--- start of GIVEN DATA ---

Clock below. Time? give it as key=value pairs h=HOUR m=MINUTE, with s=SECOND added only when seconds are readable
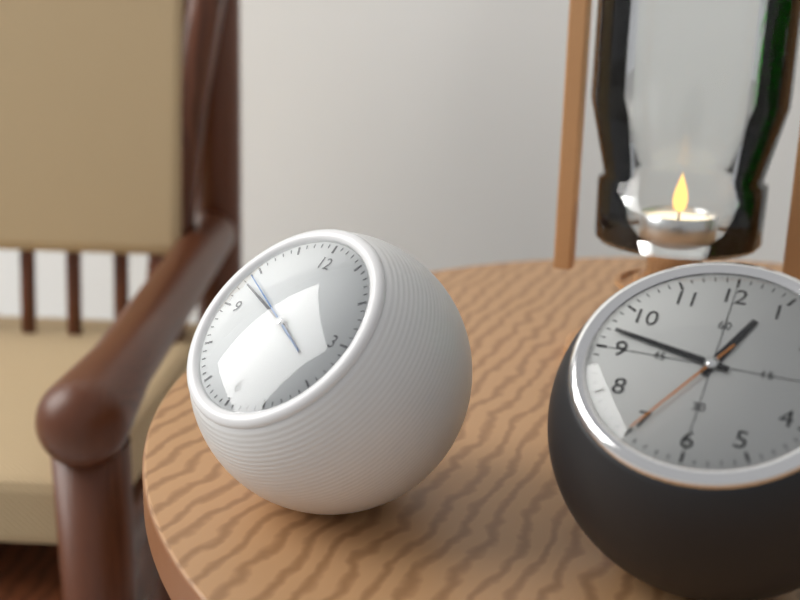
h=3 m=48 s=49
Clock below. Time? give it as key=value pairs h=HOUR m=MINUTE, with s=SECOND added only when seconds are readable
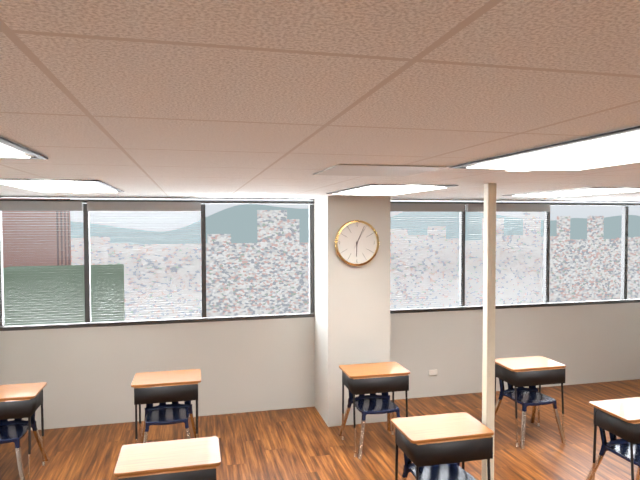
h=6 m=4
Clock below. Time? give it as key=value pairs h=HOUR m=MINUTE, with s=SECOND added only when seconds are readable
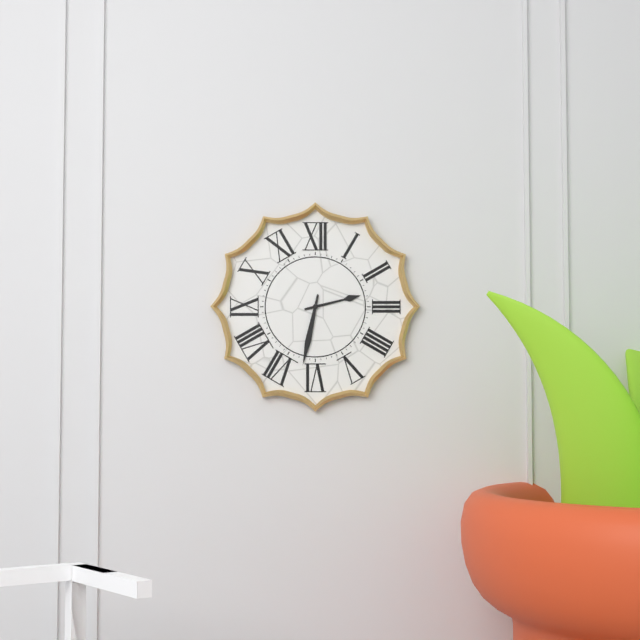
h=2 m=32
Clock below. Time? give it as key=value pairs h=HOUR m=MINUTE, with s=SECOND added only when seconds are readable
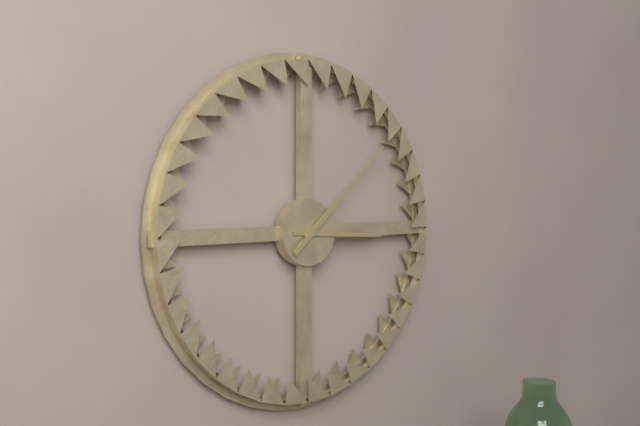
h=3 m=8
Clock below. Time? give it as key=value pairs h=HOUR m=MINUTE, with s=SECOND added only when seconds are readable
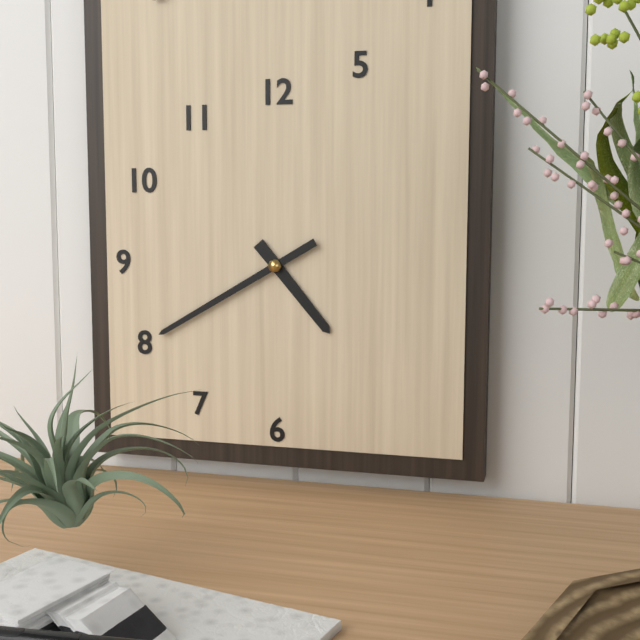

--- end of GIVEN DATA ---

§ **WORK REQUIRED**
Update the material above by replacing each "readable" with "legible" and leaving everything else as it is. Omit the pictures from your answer.

§ **TASK ANSWER**
Clock below. Time? give it as key=value pairs h=HOUR m=MINUTE, with s=SECOND added only when seconds are legible
h=3 m=48 s=49
Clock below. Time? give it as key=value pairs h=HOUR m=MINUTE, with s=SECOND added only when seconds are legible
h=6 m=4
Clock below. Time? give it as key=value pairs h=HOUR m=MINUTE, with s=SECOND added only when seconds are legible
h=2 m=32
Clock below. Time? give it as key=value pairs h=HOUR m=MINUTE, with s=SECOND added only when seconds are legible
h=3 m=8
Clock below. Time? give it as key=value pairs h=HOUR m=MINUTE, with s=SECOND added only when seconds are legible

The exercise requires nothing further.